[[ Data under study, beginning ]]

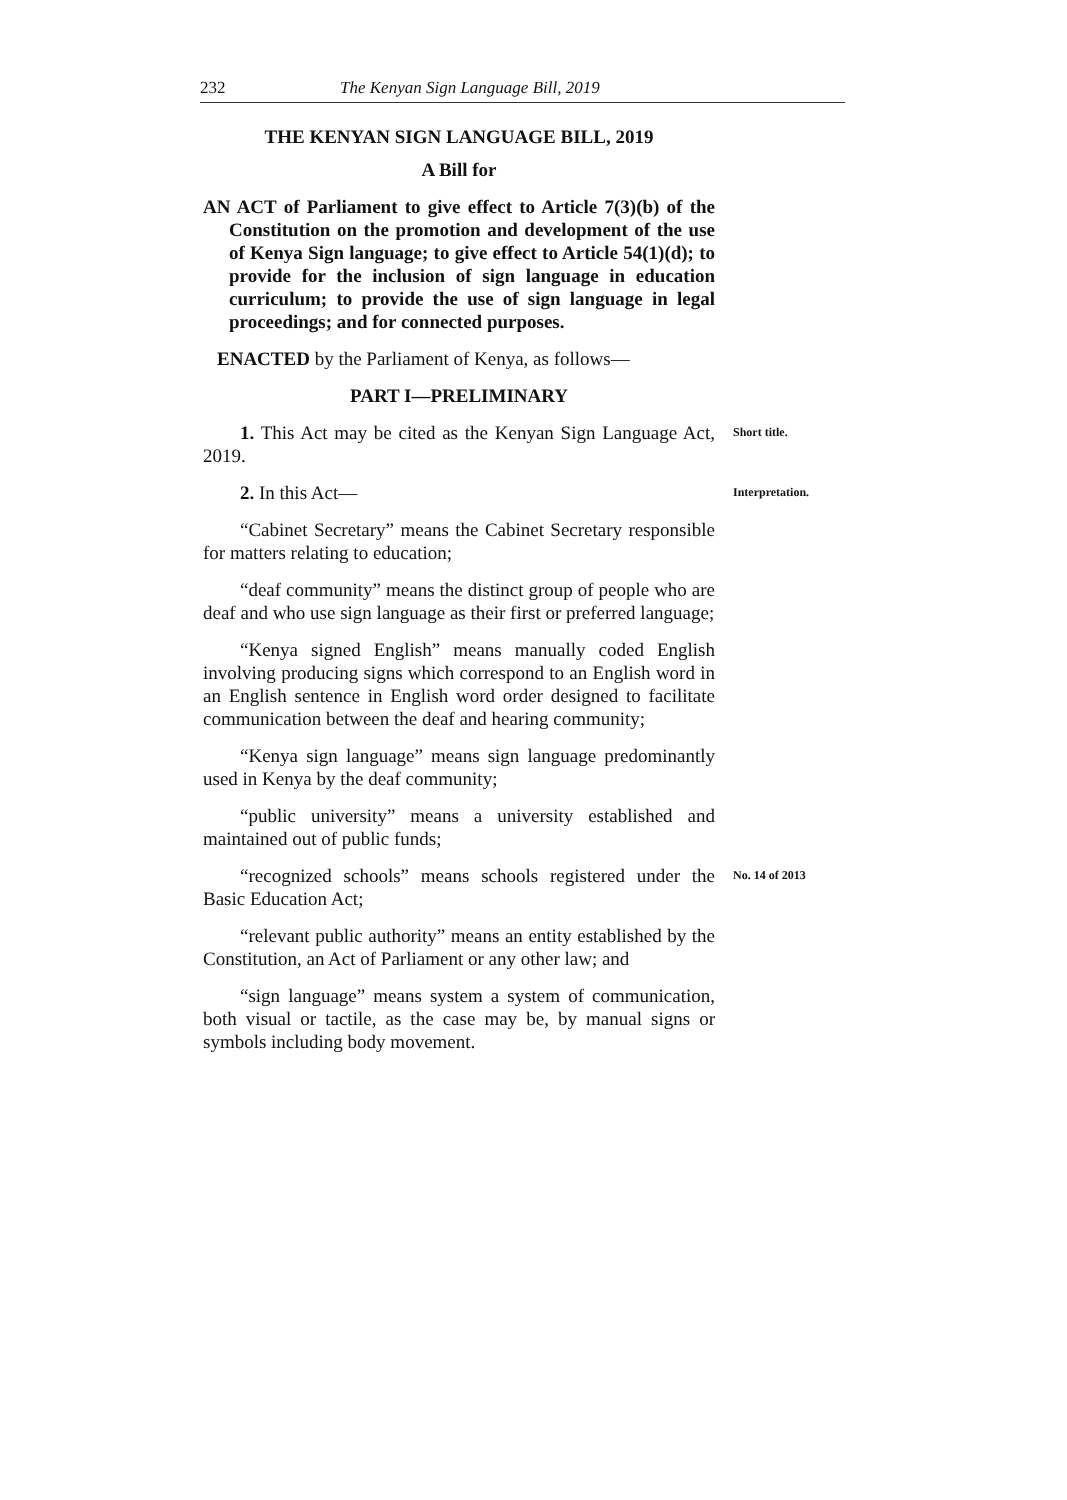232 The Kenyan Sign Language Bill, 2019
THE KENYAN SIGN LANGUAGE BILL, 2019
A Bill for
AN ACT of Parliament to give effect to Article 7(3)(b) of the Constitution on the promotion and development of the use of Kenya Sign language; to give effect to Article 54(1)(d); to provide for the inclusion of sign language in education curriculum; to provide the use of sign language in legal proceedings; and for connected purposes.
ENACTED by the Parliament of Kenya, as follows—
PART I—PRELIMINARY
1. This Act may be cited as the Kenyan Sign Language Act, 2019.
Short title.
2. In this Act—
Interpretation.
“Cabinet Secretary” means the Cabinet Secretary responsible for matters relating to education;
“deaf community” means the distinct group of people who are deaf and who use sign language as their first or preferred language;
“Kenya signed English” means manually coded English involving producing signs which correspond to an English word in an English sentence in English word order designed to facilitate communication between the deaf and hearing community;
“Kenya sign language” means sign language predominantly used in Kenya by the deaf community;
“public university” means a university established and maintained out of public funds;
“recognized schools” means schools registered under the Basic Education Act;
No. 14 of 2013
“relevant public authority” means an entity established by the Constitution, an Act of Parliament or any other law; and
“sign language” means system a system of communication, both visual or tactile, as the case may be, by manual signs or symbols including body movement.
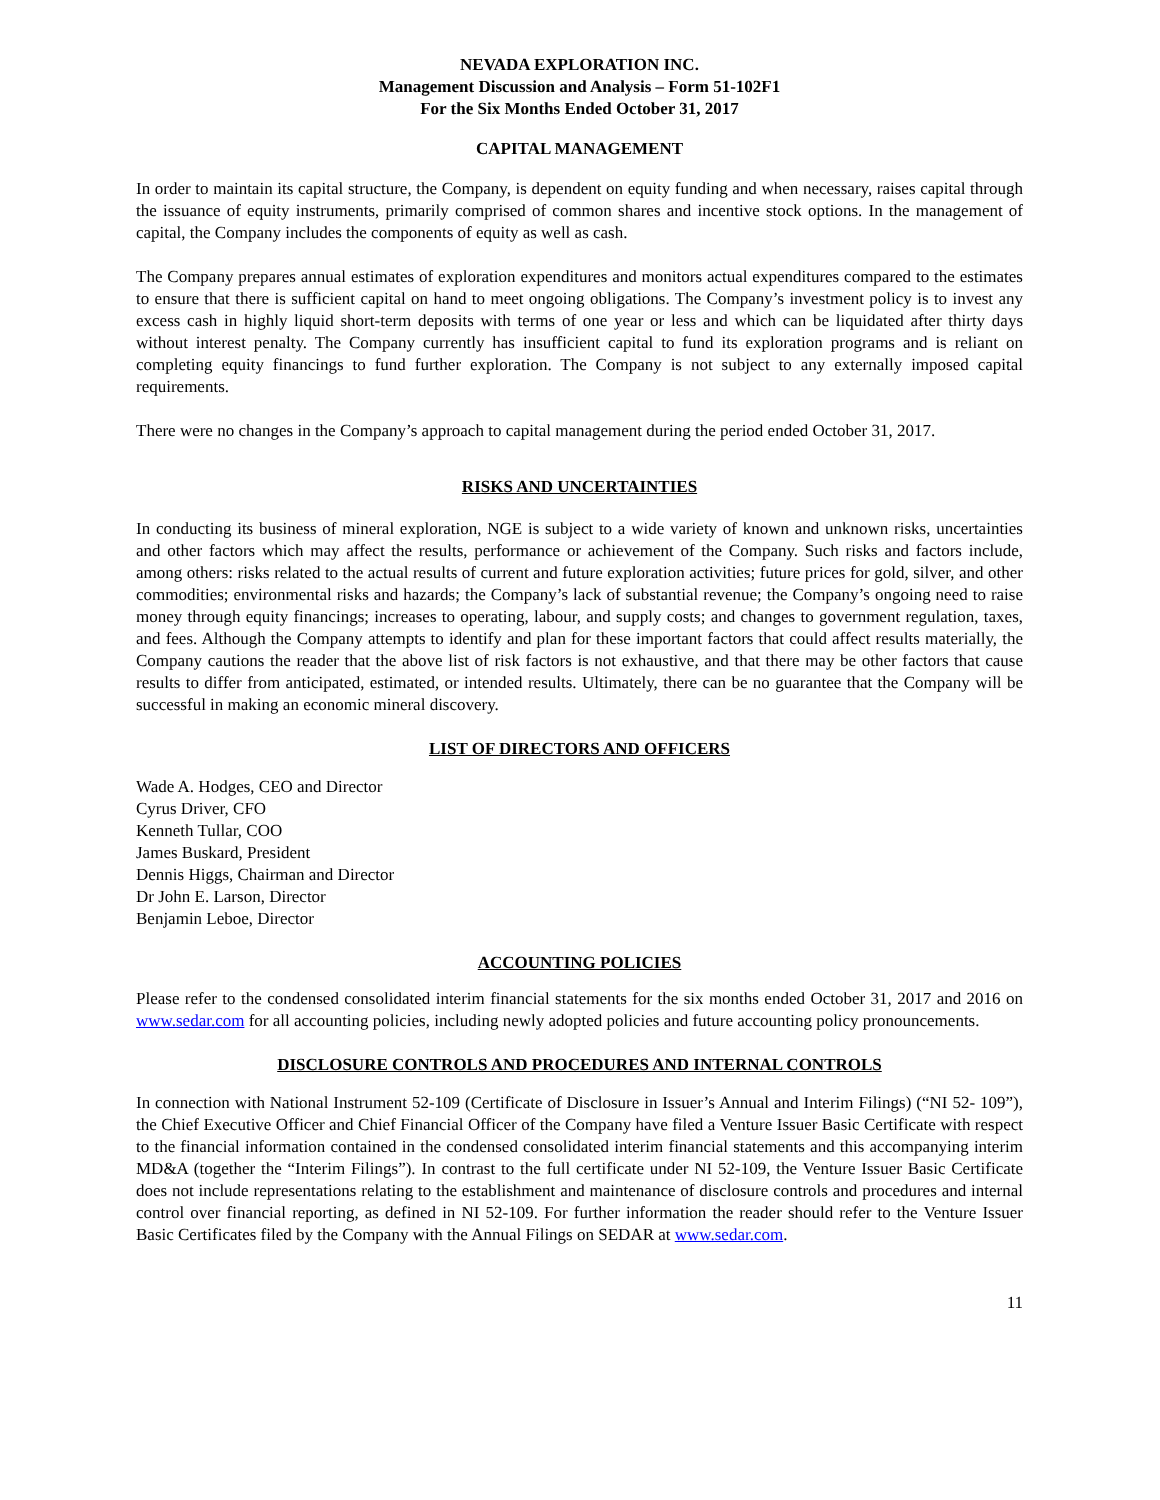NEVADA EXPLORATION INC.
Management Discussion and Analysis – Form 51-102F1
For the Six Months Ended October 31, 2017
CAPITAL MANAGEMENT
In order to maintain its capital structure, the Company, is dependent on equity funding and when necessary, raises capital through the issuance of equity instruments, primarily comprised of common shares and incentive stock options. In the management of capital, the Company includes the components of equity as well as cash.
The Company prepares annual estimates of exploration expenditures and monitors actual expenditures compared to the estimates to ensure that there is sufficient capital on hand to meet ongoing obligations. The Company’s investment policy is to invest any excess cash in highly liquid short-term deposits with terms of one year or less and which can be liquidated after thirty days without interest penalty. The Company currently has insufficient capital to fund its exploration programs and is reliant on completing equity financings to fund further exploration. The Company is not subject to any externally imposed capital requirements.
There were no changes in the Company’s approach to capital management during the period ended October 31, 2017.
RISKS AND UNCERTAINTIES
In conducting its business of mineral exploration, NGE is subject to a wide variety of known and unknown risks, uncertainties and other factors which may affect the results, performance or achievement of the Company. Such risks and factors include, among others: risks related to the actual results of current and future exploration activities; future prices for gold, silver, and other commodities; environmental risks and hazards; the Company’s lack of substantial revenue; the Company’s ongoing need to raise money through equity financings; increases to operating, labour, and supply costs; and changes to government regulation, taxes, and fees. Although the Company attempts to identify and plan for these important factors that could affect results materially, the Company cautions the reader that the above list of risk factors is not exhaustive, and that there may be other factors that cause results to differ from anticipated, estimated, or intended results. Ultimately, there can be no guarantee that the Company will be successful in making an economic mineral discovery.
LIST OF DIRECTORS AND OFFICERS
Wade A. Hodges, CEO and Director
Cyrus Driver, CFO
Kenneth Tullar, COO
James Buskard, President
Dennis Higgs, Chairman and Director
Dr John E. Larson, Director
Benjamin Leboe, Director
ACCOUNTING POLICIES
Please refer to the condensed consolidated interim financial statements for the six months ended October 31, 2017 and 2016 on www.sedar.com for all accounting policies, including newly adopted policies and future accounting policy pronouncements.
DISCLOSURE CONTROLS AND PROCEDURES AND INTERNAL CONTROLS
In connection with National Instrument 52-109 (Certificate of Disclosure in Issuer’s Annual and Interim Filings) (“NI 52- 109”), the Chief Executive Officer and Chief Financial Officer of the Company have filed a Venture Issuer Basic Certificate with respect to the financial information contained in the condensed consolidated interim financial statements and this accompanying interim MD&A (together the “Interim Filings”). In contrast to the full certificate under NI 52-109, the Venture Issuer Basic Certificate does not include representations relating to the establishment and maintenance of disclosure controls and procedures and internal control over financial reporting, as defined in NI 52-109. For further information the reader should refer to the Venture Issuer Basic Certificates filed by the Company with the Annual Filings on SEDAR at www.sedar.com.
11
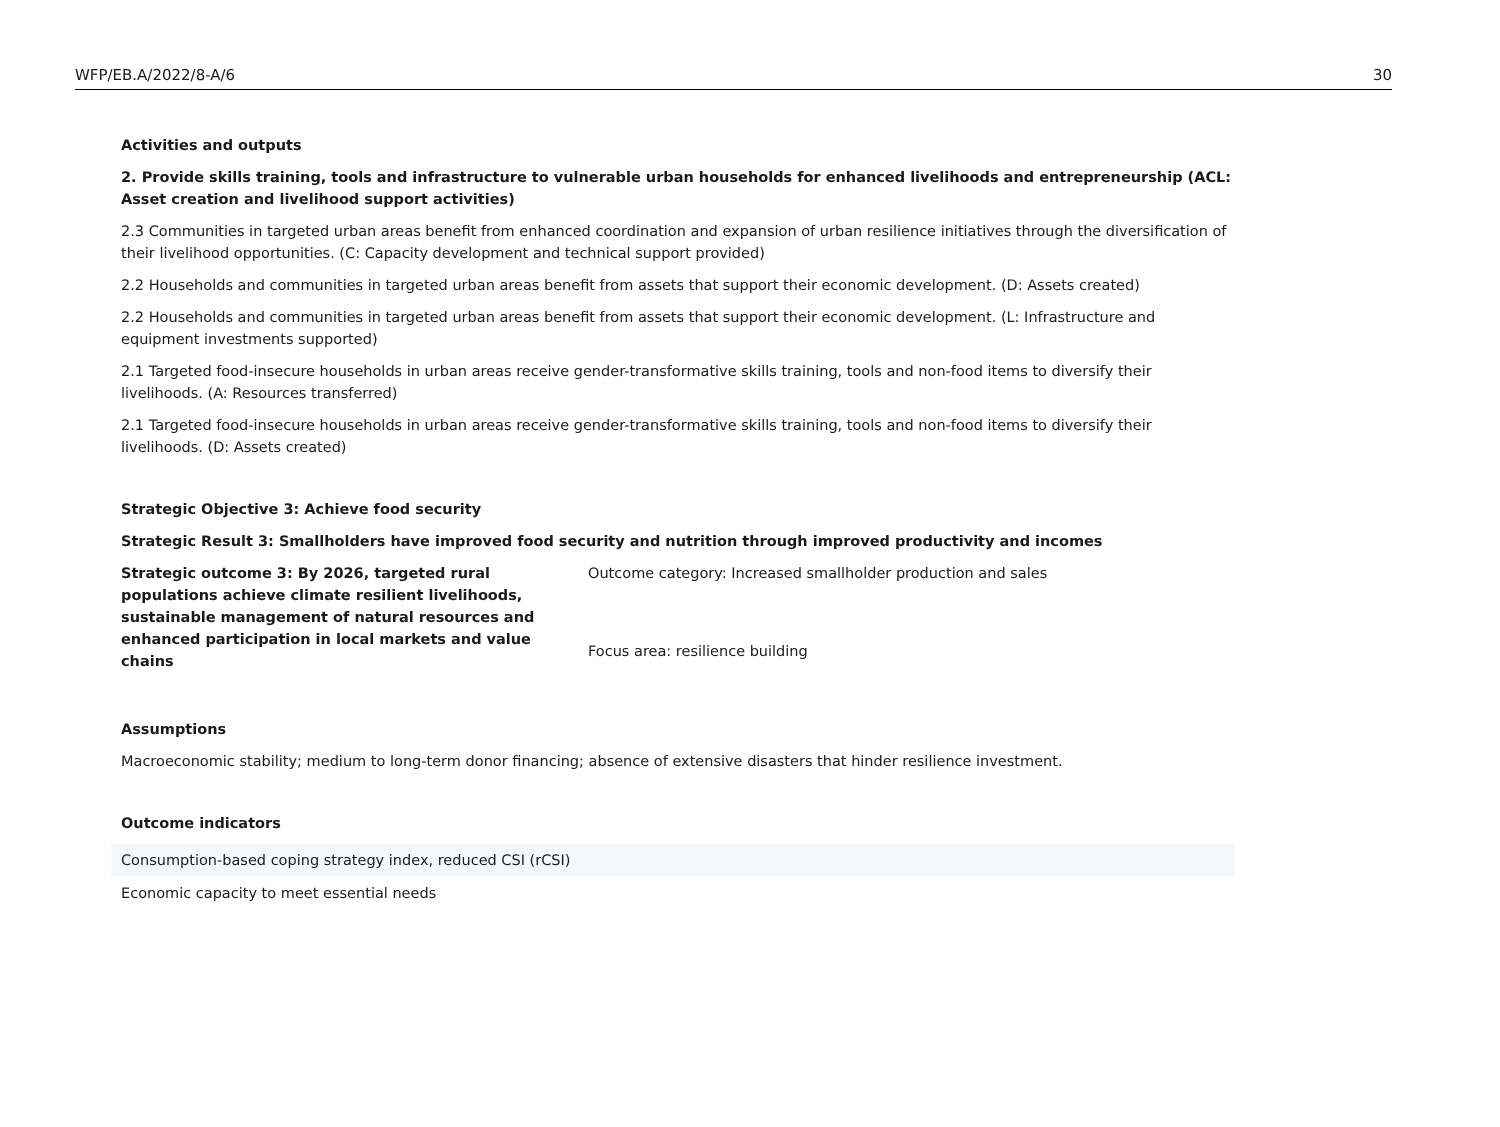WFP/EB.A/2022/8-A/6 30
Activities and outputs
2. Provide skills training, tools and infrastructure to vulnerable urban households for enhanced livelihoods and entrepreneurship (ACL: Asset creation and livelihood support activities)
2.3 Communities in targeted urban areas benefit from enhanced coordination and expansion of urban resilience initiatives through the diversification of their livelihood opportunities. (C: Capacity development and technical support provided)
2.2 Households and communities in targeted urban areas benefit from assets that support their economic development. (D: Assets created)
2.2 Households and communities in targeted urban areas benefit from assets that support their economic development. (L: Infrastructure and equipment investments supported)
2.1 Targeted food-insecure households in urban areas receive gender-transformative skills training, tools and non-food items to diversify their livelihoods. (A: Resources transferred)
2.1 Targeted food-insecure households in urban areas receive gender-transformative skills training, tools and non-food items to diversify their livelihoods. (D: Assets created)
Strategic Objective 3: Achieve food security
Strategic Result 3: Smallholders have improved food security and nutrition through improved productivity and incomes
Strategic outcome 3: By 2026, targeted rural populations achieve climate resilient livelihoods, sustainable management of natural resources and enhanced participation in local markets and value chains
Outcome category: Increased smallholder production and sales
Focus area: resilience building
Assumptions
Macroeconomic stability; medium to long-term donor financing; absence of extensive disasters that hinder resilience investment.
Outcome indicators
Consumption-based coping strategy index, reduced CSI (rCSI)
Economic capacity to meet essential needs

[[ Data under study, end ]]

Required action: Above are some records; extract exactly the lines from the one containing "Kenneth Tullar, COO" through the one containing "Activities and outputs" and drop the pictures.

Exercise response:
Kenneth Tullar, COO
James Buskard, President
Dennis Higgs, Chairman and Director
Dr John E. Larson, Director
Benjamin Leboe, Director
ACCOUNTING POLICIES
Please refer to the condensed consolidated interim financial statements for the six months ended October 31, 2017 and 2016 on www.sedar.com for all accounting policies, including newly adopted policies and future accounting policy pronouncements.
DISCLOSURE CONTROLS AND PROCEDURES AND INTERNAL CONTROLS
In connection with National Instrument 52-109 (Certificate of Disclosure in Issuer’s Annual and Interim Filings) (“NI 52- 109”), the Chief Executive Officer and Chief Financial Officer of the Company have filed a Venture Issuer Basic Certificate with respect to the financial information contained in the condensed consolidated interim financial statements and this accompanying interim MD&A (together the “Interim Filings”). In contrast to the full certificate under NI 52-109, the Venture Issuer Basic Certificate does not include representations relating to the establishment and maintenance of disclosure controls and procedures and internal control over financial reporting, as defined in NI 52-109. For further information the reader should refer to the Venture Issuer Basic Certificates filed by the Company with the Annual Filings on SEDAR at www.sedar.com.
11
WFP/EB.A/2022/8-A/6 30
Activities and outputs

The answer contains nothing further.